Location : Hickory, NC

About the Role

We are seeking a motivated early career researcher with expertise in computational fluid dynamics (CFD) and physical oceanography to contribute to the development and application of advanced modeling tools. The position will focus on extending the capabilities of the OceanParcels framework to support unstructured grids and particle-in-cell (PIC) methods, as well as running high-resolution simulations with the MITgcm model.

This role is ideal for a candidate excited about developing new numerical methods for geophysical flows, working at the intersection of high-performance computing and ocean science, and applying state-of-the-art tools to cutting-edge problems in fluid dynamics and oceanography.

Responsibilities

  • Develop and extend Python-based modules within the OceanParcels framework, with emphasis on:

  • Supporting unstructured mesh representations.

  • Implementing and optimizing particle-in-cell methods.

  • Collaborate on design, testing, and benchmarking of new algorithms to ensure compatibility with existing OceanParcels classes (e.g., FieldSet, GridSet, Particle).

  • Run and analyze MITgcm simulations of ocean and climate processes, including pre- and post-processing of model data.

  • Assist with performance evaluation, debugging, and scaling of simulations on high-performance computing platforms.

  • Collaborate with team members to publish results, develop workflows, and contribute to open-source software development.

Qualifications

  • Bachelor’s or Master’s degree in Physical Oceanography, Computational Science, Applied Mathematics, Mechanical Engineering, or a related field.

  • Strong programming skills in Python, including experience with numerical libraries (NumPy, SciPy, xarray).

  • Understanding of unstructured grids, finite element/spectral element approaches, or related CFD methods.

  • Familiarity with particle methods (e.g., PIC, Lagrangian particle tracking) in fluid dynamics or geophysical contexts.

  • Experience running or analyzing simulations with MITgcm or another ocean/climate circulation model.

  • Strong problem-solving skills and ability to work collaboratively in a research software development environment.

Preferred Qualifications

  • Experience with parallel programming or HPC environments (MPI, GPU acceleration, or containerized workflows).

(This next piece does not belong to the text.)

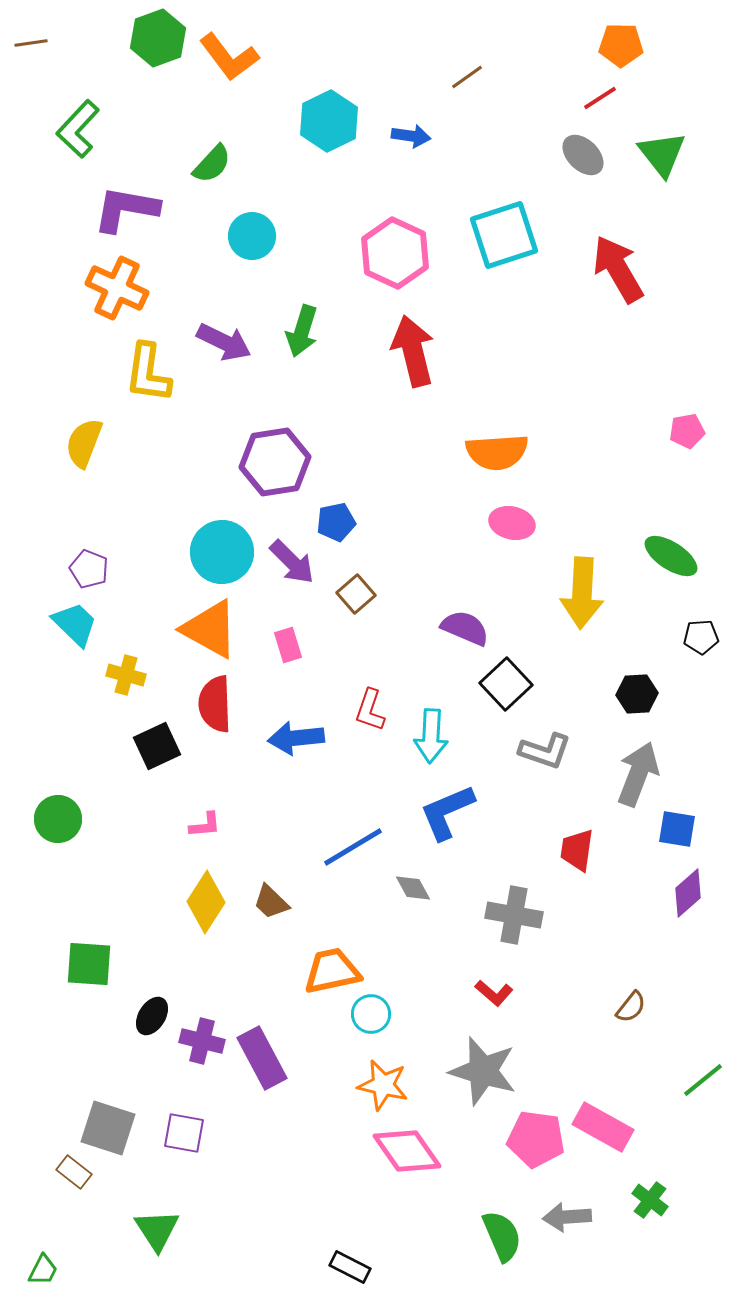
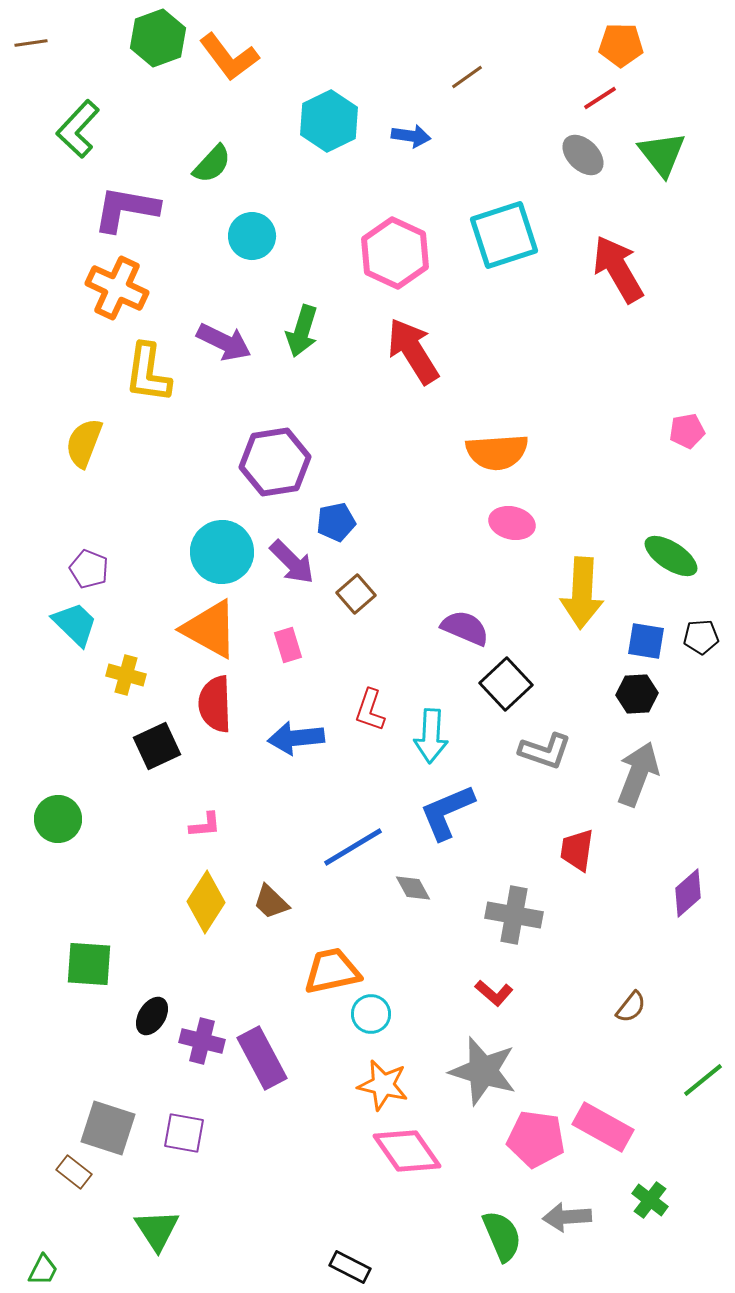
red arrow at (413, 351): rotated 18 degrees counterclockwise
blue square at (677, 829): moved 31 px left, 188 px up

  • Familiarity with modern software development practices (Git/GitHub, testing frameworks, continuous integration).

  • Background in turbulence, mixing processes, or large-scale circulation in the ocean or atmosphere.

  • Prior contributions to open-source scientific software.

What We Offer

  • An opportunity to work at the forefront of CFD and physical oceanography research.

  • A collaborative, interdisciplinary environment with exposure to both applied science and software development.

  • Opportunities for mentorship, conference presentations, and peer-reviewed publications.

  • Hands-on experience with high-performance computing systems and advanced numerical modeling frameworks.